TASK STATEMENT
The word to find is "were". Copy each line of the material that contains it.

DATASET ENTRIES
━━━━━━━━━━━━━━━━━━━━

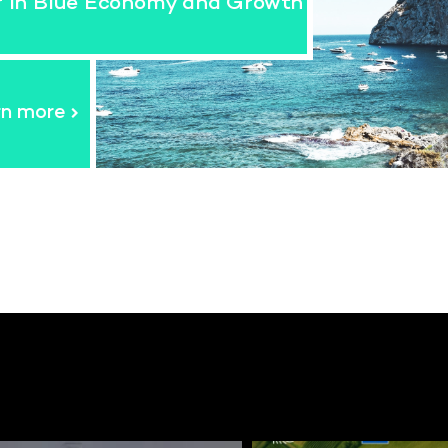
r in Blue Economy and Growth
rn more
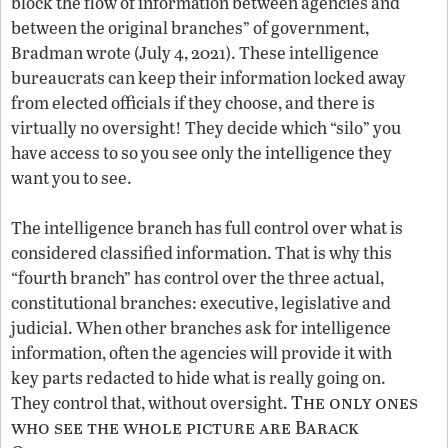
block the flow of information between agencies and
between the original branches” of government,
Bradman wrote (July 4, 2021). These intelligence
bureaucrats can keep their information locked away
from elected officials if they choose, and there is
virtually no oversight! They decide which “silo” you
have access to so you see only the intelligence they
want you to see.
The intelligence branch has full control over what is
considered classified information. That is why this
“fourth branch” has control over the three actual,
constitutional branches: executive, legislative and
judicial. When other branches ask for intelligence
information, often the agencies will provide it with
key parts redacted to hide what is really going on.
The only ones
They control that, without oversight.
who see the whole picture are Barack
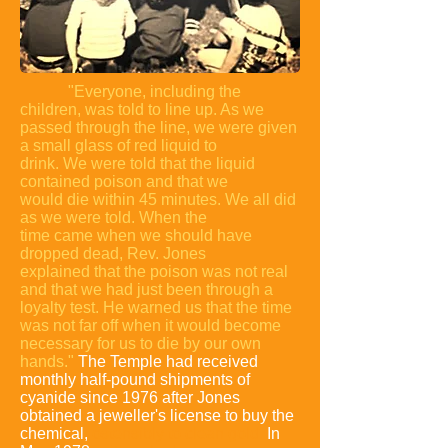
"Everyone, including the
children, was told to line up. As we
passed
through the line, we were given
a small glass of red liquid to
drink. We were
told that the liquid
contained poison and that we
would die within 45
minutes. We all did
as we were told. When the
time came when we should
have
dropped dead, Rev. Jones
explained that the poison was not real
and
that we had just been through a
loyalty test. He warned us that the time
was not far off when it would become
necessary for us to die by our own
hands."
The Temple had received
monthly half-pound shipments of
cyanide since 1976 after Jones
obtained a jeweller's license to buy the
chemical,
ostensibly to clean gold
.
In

━━━━━━━━━━━━━━━━━━━━

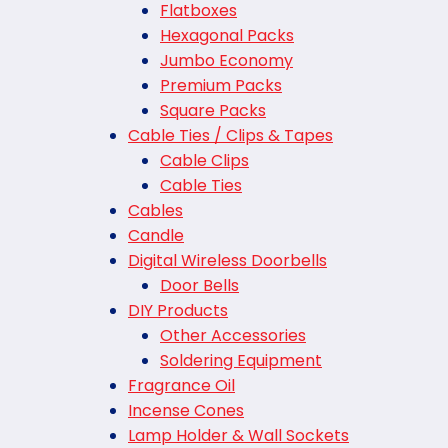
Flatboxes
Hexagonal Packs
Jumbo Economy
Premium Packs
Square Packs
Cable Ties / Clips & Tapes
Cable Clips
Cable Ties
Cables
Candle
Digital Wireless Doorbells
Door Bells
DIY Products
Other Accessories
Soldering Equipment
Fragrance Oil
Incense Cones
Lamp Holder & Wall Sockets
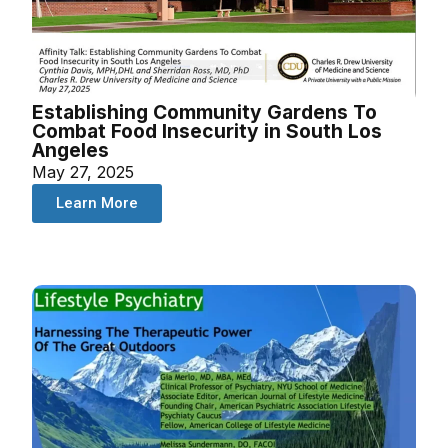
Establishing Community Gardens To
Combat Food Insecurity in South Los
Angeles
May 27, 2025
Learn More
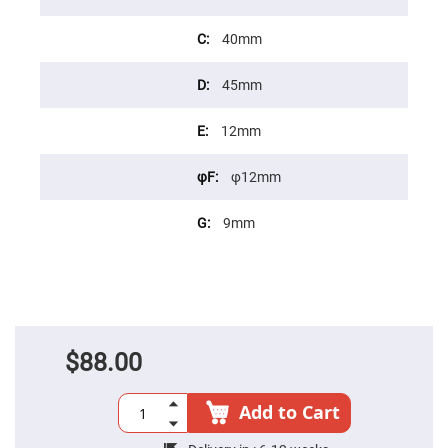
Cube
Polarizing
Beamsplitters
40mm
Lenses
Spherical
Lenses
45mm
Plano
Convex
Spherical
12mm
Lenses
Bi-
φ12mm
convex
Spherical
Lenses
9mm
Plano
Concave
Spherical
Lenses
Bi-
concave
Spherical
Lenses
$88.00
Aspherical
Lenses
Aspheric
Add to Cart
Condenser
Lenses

━━━━━━━━━━━━━━━━━━━━

COMPLETED TASK
through the line, we were given
drink. We were
as we were told. When the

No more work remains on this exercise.